Hace unos días leí en una entrevista a dos trabajadores de una funeraria, para mí lo más triste es ver a los difuntos solos en la muerte, sin familiares ni amigos. Y un amigo sacerdote me decía, con voz cansada y amarga, la que se tiene tras celebrar seis entierros diarios desde hace más de una semana, que la soledad de esos muertos le estaba quitando a él mismo trocitos de vida. Becquer, del que estamos celebrando los 150 años de su muerte, lo expresó con versos eternos,

Ante aquel contraste de vida y misterios,
de luz y tinieblas, medité un momento:
¡Dios mío, qué solos se quedan los muertos!

Gustavo Adolfo Becquer, Rima LXXIII

A la muerte llegamos siempre solos. Por más buenos amigos y seres queridos que nos rodeen, la soledad de afrontar el momento de la muerte no escapa a nadie. Tal vez por eso buscamos tapar y ocultar su rostro, nos abrazamos compulsivamente, enviamos flores que llenen los rincones vacíos, nos agarramos a ideas piadosas poco realistas… y, sin darnos cuenta, nos debilitamos, porque en esos gestos hemos escondido todas las emociones posibles. Y ahora, cuando no tenemos a mano nada con que taparla, la muerte se nos presenta tal cual es, sin abrazos, ni flores, sin largos pésames, ni pietismo… solo con las preguntas solas, y nos alcanza vacíos de respuestas y de sábanas blancas. ¡Qué solos se quedan los muertos!

Una muerte nos conmueve, cientos de muertes nos anestesian.

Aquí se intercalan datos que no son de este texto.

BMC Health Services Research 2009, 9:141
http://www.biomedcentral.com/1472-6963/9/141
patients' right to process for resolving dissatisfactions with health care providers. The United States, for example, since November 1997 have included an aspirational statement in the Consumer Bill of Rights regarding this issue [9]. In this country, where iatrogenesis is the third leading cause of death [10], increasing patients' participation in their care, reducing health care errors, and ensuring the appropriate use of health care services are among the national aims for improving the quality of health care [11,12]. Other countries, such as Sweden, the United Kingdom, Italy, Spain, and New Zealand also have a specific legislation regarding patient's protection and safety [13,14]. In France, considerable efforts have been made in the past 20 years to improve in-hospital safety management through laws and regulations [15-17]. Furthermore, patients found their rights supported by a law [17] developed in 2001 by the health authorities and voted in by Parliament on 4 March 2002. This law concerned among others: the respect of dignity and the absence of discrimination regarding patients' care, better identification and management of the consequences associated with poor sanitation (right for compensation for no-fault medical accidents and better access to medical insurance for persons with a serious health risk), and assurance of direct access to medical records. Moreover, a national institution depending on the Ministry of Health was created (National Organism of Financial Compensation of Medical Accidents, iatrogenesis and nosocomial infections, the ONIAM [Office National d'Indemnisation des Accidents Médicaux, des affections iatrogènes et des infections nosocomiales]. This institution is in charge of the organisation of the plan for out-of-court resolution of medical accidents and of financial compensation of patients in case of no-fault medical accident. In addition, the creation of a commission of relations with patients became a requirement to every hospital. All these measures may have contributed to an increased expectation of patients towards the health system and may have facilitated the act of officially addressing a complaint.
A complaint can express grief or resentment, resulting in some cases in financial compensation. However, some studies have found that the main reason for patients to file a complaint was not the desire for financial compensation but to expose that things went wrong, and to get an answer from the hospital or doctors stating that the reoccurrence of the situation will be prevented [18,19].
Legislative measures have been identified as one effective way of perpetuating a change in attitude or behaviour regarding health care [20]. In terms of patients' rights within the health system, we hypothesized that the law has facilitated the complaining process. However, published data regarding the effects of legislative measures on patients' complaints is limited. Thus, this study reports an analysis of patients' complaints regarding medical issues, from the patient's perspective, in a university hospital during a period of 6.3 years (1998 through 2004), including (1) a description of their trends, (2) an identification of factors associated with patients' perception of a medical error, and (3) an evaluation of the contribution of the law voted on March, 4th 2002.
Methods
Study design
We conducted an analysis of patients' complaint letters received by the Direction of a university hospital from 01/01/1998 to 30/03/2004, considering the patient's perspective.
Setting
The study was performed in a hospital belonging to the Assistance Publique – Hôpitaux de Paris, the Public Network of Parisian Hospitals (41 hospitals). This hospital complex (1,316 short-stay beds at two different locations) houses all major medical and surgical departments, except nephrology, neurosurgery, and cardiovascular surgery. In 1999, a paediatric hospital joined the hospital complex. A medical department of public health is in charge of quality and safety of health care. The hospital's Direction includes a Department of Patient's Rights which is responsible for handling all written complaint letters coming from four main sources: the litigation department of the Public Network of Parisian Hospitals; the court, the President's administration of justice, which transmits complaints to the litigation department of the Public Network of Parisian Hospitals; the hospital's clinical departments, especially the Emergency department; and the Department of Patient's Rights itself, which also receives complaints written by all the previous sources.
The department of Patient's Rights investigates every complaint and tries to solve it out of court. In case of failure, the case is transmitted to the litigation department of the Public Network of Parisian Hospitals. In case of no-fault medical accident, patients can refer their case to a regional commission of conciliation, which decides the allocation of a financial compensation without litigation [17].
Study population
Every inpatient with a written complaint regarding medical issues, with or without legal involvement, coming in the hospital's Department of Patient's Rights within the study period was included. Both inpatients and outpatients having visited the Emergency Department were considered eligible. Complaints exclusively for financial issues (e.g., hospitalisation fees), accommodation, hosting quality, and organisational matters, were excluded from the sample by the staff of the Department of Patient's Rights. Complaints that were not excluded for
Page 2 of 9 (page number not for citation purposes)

Cuando las muertes se acumulan ponemos en marcha un mecanismo social de defensa, durante un instante nos sentimos vulnerables, hay una realidad que invade nuestras emociones y las desborda, pero la dificultad para digerirla hace torpes nuestros sentidos y los anula temporalmente. Sin embargo, una muerte, sea cercana o lejana, despierta el miedo a la soledad, nos hace apátridas de la existencia, porque nos sitúa frente al abismo de nuestras propias soledades, al contraste de vida y misterios.

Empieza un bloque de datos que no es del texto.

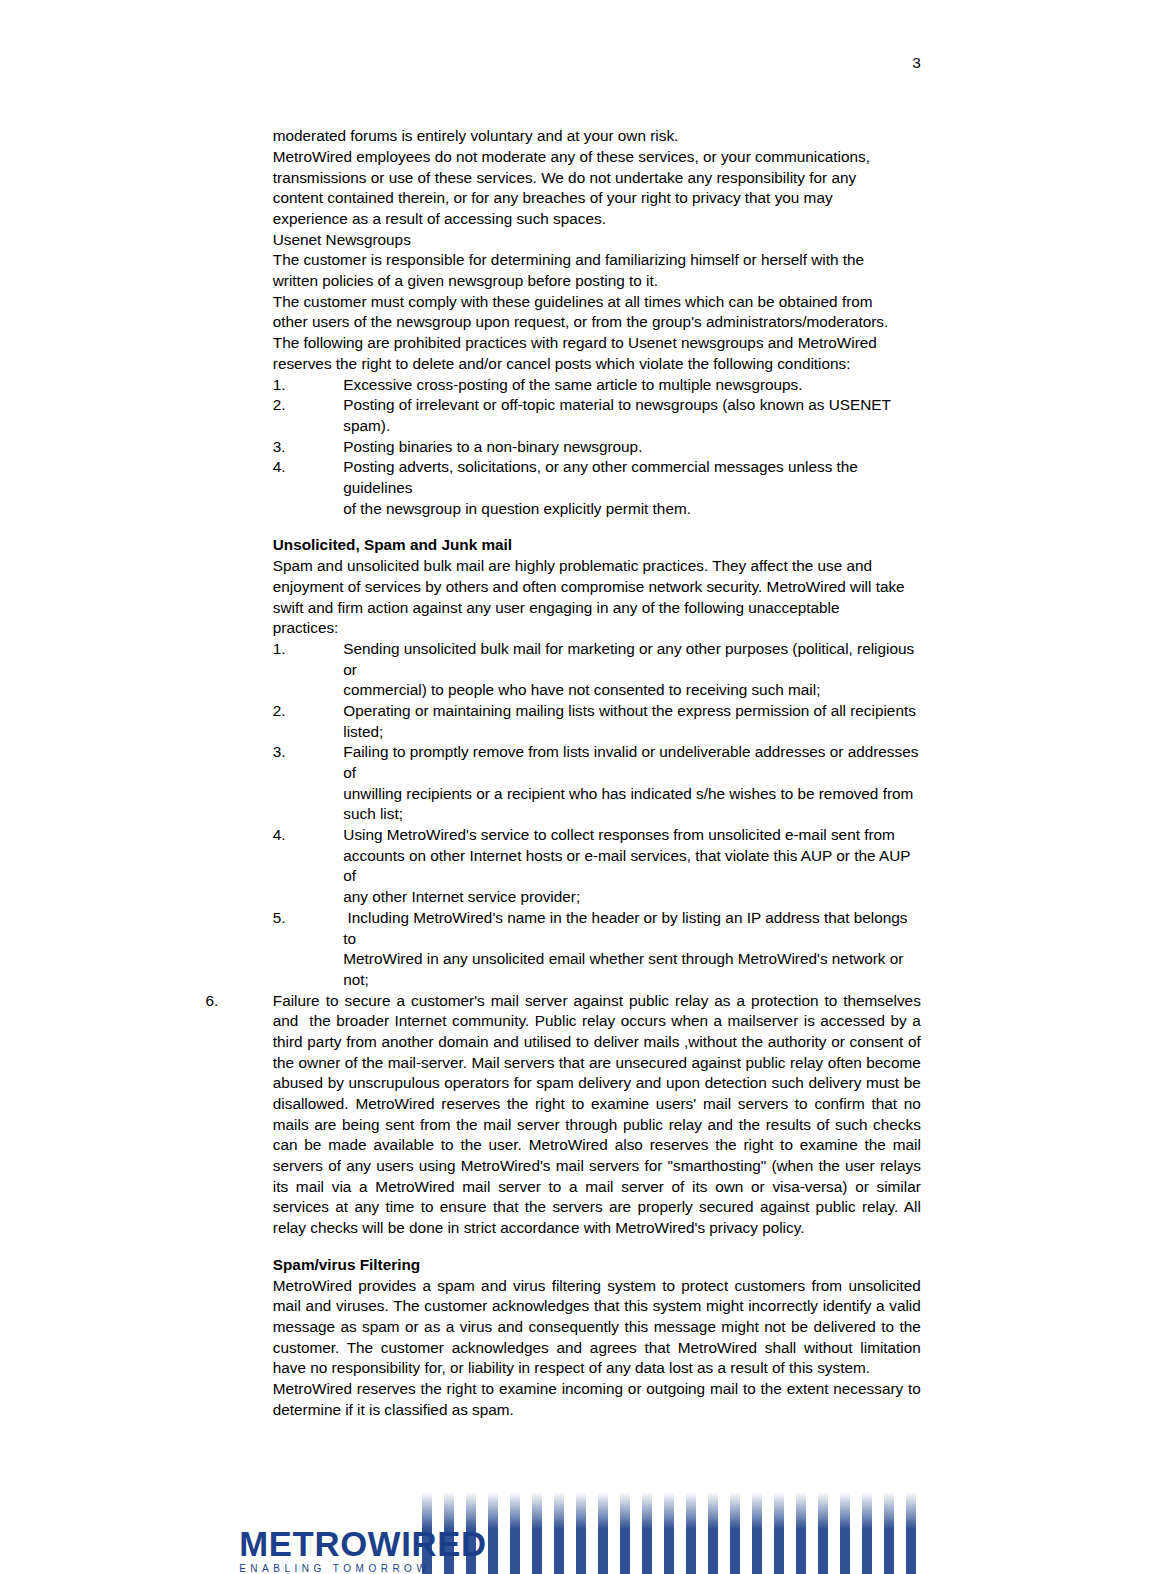3
moderated forums is entirely voluntary and at your own risk.
MetroWired employees do not moderate any of these services, or your communications,
transmissions or use of these services. We do not undertake any responsibility for any
content contained therein, or for any breaches of your right to privacy that you may
experience as a result of accessing such spaces.
Usenet Newsgroups
The customer is responsible for determining and familiarizing himself or herself with the
written policies of a given newsgroup before posting to it.
The customer must comply with these guidelines at all times which can be obtained from
other users of the newsgroup upon request, or from the group's administrators/moderators.
The following are prohibited practices with regard to Usenet newsgroups and MetroWired
reserves the right to delete and/or cancel posts which violate the following conditions:
1. Excessive cross-posting of the same article to multiple newsgroups.
2. Posting of irrelevant or off-topic material to newsgroups (also known as USENET
spam).
3. Posting binaries to a non-binary newsgroup.
4. Posting adverts, solicitations, or any other commercial messages unless the guidelines
of the newsgroup in question explicitly permit them.
Unsolicited, Spam and Junk mail
Spam and unsolicited bulk mail are highly problematic practices. They affect the use and
enjoyment of services by others and often compromise network security. MetroWired will take
swift and firm action against any user engaging in any of the following unacceptable
practices:
1. Sending unsolicited bulk mail for marketing or any other purposes (political, religious or
commercial) to people who have not consented to receiving such mail;
2. Operating or maintaining mailing lists without the express permission of all recipients
listed;
3. Failing to promptly remove from lists invalid or undeliverable addresses or addresses of
unwilling recipients or a recipient who has indicated s/he wishes to be removed from
such list;
4. Using MetroWired's service to collect responses from unsolicited e-mail sent from
accounts on other Internet hosts or e-mail services, that violate this AUP or the AUP of
any other Internet service provider;
5. Including MetroWired's name in the header or by listing an IP address that belongs to
MetroWired in any unsolicited email whether sent through MetroWired's network or not;
6. Failure to secure a customer's mail server against public relay as a protection to themselves and the broader Internet community. Public relay occurs when a mailserver is accessed by a third party from another domain and utilised to deliver mails ,without the authority or consent of the owner of the mail-server. Mail servers that are unsecured against public relay often become abused by unscrupulous operators for spam delivery and upon detection such delivery must be disallowed. MetroWired reserves the right to examine users' mail servers to confirm that no mails are being sent from the mail server through public relay and the results of such checks can be made available to the user. MetroWired also reserves the right to examine the mail servers of any users using MetroWired's mail servers for "smarthosting" (when the user relays its mail via a MetroWired mail server to a mail server of its own or visa-versa) or similar services at any time to ensure that the servers are properly secured against public relay. All relay checks will be done in strict accordance with MetroWired's privacy policy.
Spam/virus Filtering
MetroWired provides a spam and virus filtering system to protect customers from unsolicited mail and viruses. The customer acknowledges that this system might incorrectly identify a valid message as spam or as a virus and consequently this message might not be delivered to the customer. The customer acknowledges and agrees that MetroWired shall without limitation have no responsibility for, or liability in respect of any data lost as a result of this system.
MetroWired reserves the right to examine incoming or outgoing mail to the extent necessary to determine if it is classified as spam.
METRO WIRED
ENABLING TOMORROW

En estos días recordamos, y celebramos, la muerte en soledad de Jesús de Nazareth. La suya es una de esas muertes que, de cientos de veces recordada, han acabado anestesiando nuestros sentidos, también de esas que hemos adornado con flores y muecas agridulces, tapaderas indecentes de tantas otras muertes que en su nombre provocamos. Aprendemos de memoria su via crucis, sacamos a la calle su pasión (de un modo diferente este año), disputamos con cierta dosis de envidia quién es mayor esclavo, penitente o hermano, y olvidamos las acciones de resurrección que dieron sentido a su vida, las únicas que pueden dar sentido a su muerte, acompañado de dos únicos familiares, apestado, chivo expiatorio de políticos y mandatarios religiosos… Sí, es él, hoy ha vuelto a morir en soledad.